The company reports it will continue to operate as a separate service, one
of three under the AOL brand, and that its headquarters will remain in
Columbus, OH.

In addition to CompuServe, AOL will offer its services under two other
brands: AOL Interactive Services and AOL Studios.

Robert W. Pittman, current President of AOL Networks, will become President
and Chief Operating Officer of America Online, responsible for overseeing
all three brands.

AOL also announced that Lennert J. Leader, the company’s Chief Financial
Officer, has been named President, AOL Investments, a division responsible
for overseeing AOL’s growing portfolio of investments in public and private
companies, including The Motley Fool and iVillage.

In related news, AOL stated that as of April 1998, its service will be
available to subscribers for $21.95 per month, an increase of $2.

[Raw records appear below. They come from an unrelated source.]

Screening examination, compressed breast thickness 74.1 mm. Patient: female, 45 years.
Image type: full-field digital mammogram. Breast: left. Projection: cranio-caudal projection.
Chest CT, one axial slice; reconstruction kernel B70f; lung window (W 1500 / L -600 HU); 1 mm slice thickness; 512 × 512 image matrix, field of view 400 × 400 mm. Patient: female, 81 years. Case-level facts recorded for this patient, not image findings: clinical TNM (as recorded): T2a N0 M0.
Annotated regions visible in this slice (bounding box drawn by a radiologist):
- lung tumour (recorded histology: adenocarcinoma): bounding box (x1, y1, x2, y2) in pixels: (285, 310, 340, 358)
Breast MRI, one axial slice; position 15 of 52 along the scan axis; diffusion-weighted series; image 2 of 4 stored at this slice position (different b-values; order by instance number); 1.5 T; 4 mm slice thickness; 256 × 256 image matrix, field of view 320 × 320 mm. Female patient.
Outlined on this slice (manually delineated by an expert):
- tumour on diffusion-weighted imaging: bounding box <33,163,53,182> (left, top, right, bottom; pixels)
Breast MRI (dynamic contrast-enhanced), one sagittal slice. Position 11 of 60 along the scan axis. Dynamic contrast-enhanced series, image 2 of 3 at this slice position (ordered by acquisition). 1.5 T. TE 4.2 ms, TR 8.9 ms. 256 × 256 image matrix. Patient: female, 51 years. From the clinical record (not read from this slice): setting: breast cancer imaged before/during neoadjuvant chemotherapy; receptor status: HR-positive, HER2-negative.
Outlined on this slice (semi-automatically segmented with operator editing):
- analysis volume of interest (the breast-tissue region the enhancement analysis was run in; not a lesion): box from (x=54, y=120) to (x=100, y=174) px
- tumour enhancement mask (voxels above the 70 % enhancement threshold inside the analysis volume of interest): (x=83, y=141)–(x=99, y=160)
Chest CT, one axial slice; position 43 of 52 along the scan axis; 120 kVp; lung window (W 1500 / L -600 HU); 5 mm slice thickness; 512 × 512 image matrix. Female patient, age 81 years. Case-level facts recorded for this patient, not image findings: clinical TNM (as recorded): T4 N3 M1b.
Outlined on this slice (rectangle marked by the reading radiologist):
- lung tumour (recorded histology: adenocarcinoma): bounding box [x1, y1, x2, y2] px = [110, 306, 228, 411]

“AOL members now spend on average more than 23 hours a month online
compared with just 7 hours before unlimited use pricing was introduced. In
the last year alone, Web hits by AOL members have quadrupled to 700 million
daily, and the number of e-mail messages has more than tripled to 22
million each day,” said Steve Case, chairman and chief executive officer of

“Each additional minute our members spend online adds to our cost of
delivering unlimited use service. Revenues from advertising, commerce and
other sources continue to grow as anticipated, but they are not yet able to
cover the growth in member usage. The price increase will help cover these
costs and fund continued investments in network access, customer support,
programming and technological innovation,” Case added.